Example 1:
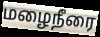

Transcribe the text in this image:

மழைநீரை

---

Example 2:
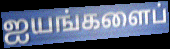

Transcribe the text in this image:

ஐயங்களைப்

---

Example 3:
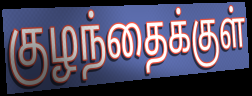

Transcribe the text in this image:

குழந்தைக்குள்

•••••

What is needed: The pictures in the entries should be left out; output everything else exactly.

Reply:
Example 1:

Transcribe the text in this image:

மழைநீரை

---

Example 2:

Transcribe the text in this image:

ஐயங்களைப்

---

Example 3:

Transcribe the text in this image:

குழந்தைக்குள்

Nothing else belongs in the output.